TASK DESCRIPTION> Search term "использование": copy each line of the records that contains it.

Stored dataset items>
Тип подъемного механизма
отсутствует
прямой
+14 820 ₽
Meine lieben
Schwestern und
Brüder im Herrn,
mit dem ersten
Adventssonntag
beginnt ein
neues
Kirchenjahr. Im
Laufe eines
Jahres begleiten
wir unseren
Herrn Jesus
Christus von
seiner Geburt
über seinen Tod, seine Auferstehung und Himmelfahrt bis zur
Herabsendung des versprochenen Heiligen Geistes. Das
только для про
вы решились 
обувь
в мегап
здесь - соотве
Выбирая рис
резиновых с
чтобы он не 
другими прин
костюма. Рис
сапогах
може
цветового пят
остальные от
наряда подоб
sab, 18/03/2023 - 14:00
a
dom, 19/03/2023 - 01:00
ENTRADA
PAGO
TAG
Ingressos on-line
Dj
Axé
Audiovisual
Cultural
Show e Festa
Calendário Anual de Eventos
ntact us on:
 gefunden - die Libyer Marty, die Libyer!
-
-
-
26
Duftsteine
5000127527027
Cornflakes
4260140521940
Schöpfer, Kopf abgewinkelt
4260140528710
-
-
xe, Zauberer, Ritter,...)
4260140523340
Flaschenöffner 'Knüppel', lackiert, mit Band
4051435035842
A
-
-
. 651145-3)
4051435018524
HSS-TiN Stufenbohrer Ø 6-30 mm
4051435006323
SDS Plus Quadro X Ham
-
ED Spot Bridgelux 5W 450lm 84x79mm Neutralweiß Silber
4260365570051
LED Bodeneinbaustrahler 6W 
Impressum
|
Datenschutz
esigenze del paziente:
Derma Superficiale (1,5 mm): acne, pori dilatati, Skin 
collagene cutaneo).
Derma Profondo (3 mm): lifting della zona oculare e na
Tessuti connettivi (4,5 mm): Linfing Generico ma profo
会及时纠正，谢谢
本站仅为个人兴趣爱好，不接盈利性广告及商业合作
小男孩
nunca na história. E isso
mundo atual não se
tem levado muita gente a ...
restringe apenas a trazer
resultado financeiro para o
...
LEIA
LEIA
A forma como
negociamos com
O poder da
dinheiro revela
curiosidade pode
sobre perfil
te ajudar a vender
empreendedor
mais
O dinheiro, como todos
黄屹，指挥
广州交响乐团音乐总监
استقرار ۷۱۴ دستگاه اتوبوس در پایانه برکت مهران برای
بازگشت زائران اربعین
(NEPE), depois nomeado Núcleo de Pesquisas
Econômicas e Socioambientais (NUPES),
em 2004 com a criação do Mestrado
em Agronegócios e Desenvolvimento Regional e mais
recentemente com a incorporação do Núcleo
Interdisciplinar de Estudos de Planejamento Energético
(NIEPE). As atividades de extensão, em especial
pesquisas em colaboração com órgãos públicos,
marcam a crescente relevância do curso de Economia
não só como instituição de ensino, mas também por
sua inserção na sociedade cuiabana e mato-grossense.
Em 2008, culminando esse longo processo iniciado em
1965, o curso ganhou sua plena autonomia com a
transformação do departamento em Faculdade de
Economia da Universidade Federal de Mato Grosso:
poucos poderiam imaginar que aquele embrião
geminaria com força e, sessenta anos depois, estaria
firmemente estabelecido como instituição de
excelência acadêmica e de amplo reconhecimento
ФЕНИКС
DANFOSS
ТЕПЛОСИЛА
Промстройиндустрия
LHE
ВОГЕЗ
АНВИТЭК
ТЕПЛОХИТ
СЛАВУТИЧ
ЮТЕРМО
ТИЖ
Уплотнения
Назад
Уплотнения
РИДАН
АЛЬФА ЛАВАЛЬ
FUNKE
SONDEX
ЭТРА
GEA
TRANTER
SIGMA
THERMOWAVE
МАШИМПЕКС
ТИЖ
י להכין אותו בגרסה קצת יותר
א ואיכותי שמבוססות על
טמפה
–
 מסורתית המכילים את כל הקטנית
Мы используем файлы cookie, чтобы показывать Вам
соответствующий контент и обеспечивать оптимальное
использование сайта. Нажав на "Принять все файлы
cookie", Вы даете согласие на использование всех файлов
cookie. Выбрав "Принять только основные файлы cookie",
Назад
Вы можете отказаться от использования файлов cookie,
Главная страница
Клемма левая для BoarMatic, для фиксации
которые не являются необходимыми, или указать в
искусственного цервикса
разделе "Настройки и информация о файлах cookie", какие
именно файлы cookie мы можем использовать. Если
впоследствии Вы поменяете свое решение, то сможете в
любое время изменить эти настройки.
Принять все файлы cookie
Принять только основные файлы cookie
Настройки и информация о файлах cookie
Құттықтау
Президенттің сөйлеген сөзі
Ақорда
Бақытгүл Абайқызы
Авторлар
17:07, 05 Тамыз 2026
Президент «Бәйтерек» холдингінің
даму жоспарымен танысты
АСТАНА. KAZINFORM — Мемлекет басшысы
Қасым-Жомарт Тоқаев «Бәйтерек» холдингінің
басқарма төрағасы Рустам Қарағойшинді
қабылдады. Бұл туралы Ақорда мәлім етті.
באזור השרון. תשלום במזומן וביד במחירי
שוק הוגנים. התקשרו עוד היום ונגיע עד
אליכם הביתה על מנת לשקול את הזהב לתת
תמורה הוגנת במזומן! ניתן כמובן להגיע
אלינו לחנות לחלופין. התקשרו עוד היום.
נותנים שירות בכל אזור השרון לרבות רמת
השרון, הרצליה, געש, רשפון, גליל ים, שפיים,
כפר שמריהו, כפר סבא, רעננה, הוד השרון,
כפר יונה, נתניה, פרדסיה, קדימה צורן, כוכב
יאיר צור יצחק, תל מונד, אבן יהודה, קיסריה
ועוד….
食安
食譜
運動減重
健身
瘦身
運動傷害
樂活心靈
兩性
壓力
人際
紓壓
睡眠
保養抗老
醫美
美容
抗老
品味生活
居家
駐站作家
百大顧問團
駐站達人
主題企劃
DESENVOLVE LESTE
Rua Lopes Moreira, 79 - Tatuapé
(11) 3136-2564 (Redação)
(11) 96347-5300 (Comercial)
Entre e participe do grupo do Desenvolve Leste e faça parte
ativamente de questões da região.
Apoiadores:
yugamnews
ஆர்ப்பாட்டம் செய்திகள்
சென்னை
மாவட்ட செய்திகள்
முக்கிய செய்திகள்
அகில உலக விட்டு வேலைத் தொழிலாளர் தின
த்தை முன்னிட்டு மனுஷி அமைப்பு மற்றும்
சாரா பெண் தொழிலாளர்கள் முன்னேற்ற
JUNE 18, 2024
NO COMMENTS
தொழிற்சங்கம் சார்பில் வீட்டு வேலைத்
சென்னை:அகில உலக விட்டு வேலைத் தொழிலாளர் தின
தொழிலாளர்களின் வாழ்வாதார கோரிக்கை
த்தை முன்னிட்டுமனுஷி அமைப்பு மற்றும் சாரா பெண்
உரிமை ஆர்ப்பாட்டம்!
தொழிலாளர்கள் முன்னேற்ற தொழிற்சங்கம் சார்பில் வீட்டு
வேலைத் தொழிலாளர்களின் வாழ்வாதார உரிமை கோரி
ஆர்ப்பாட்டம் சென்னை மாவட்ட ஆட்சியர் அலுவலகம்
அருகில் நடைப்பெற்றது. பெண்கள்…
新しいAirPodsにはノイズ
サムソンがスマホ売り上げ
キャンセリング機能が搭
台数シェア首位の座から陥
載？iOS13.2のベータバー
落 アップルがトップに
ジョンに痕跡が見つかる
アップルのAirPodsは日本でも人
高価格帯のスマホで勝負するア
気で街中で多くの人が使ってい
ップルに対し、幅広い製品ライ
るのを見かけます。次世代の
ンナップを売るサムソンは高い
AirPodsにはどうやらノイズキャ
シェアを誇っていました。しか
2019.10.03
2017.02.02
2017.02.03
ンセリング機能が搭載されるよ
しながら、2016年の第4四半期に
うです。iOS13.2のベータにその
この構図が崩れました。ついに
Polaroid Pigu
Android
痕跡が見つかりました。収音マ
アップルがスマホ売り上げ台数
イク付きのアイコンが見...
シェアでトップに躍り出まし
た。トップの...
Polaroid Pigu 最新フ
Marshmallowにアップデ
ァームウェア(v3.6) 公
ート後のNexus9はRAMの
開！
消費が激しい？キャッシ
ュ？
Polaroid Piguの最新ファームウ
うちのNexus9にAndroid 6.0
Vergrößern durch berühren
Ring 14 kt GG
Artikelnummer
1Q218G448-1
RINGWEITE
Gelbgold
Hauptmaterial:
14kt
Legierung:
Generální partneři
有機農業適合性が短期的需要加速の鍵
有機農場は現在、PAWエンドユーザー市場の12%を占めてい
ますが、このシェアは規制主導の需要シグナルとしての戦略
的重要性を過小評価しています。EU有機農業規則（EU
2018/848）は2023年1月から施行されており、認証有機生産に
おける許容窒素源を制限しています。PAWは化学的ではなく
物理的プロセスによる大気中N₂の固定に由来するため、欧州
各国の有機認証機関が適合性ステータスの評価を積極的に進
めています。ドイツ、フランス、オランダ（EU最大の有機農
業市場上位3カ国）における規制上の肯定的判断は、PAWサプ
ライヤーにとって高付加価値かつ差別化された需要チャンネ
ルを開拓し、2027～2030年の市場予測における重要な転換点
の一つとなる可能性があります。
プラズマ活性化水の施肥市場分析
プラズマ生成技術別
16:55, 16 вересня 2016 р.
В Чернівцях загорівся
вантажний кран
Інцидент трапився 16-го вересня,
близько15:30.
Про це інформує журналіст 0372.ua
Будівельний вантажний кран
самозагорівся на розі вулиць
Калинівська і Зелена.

EXERCISE OUTPUT>
использование сайта. Нажав на "Принять все файлы
cookie", Вы даете согласие на использование всех файлов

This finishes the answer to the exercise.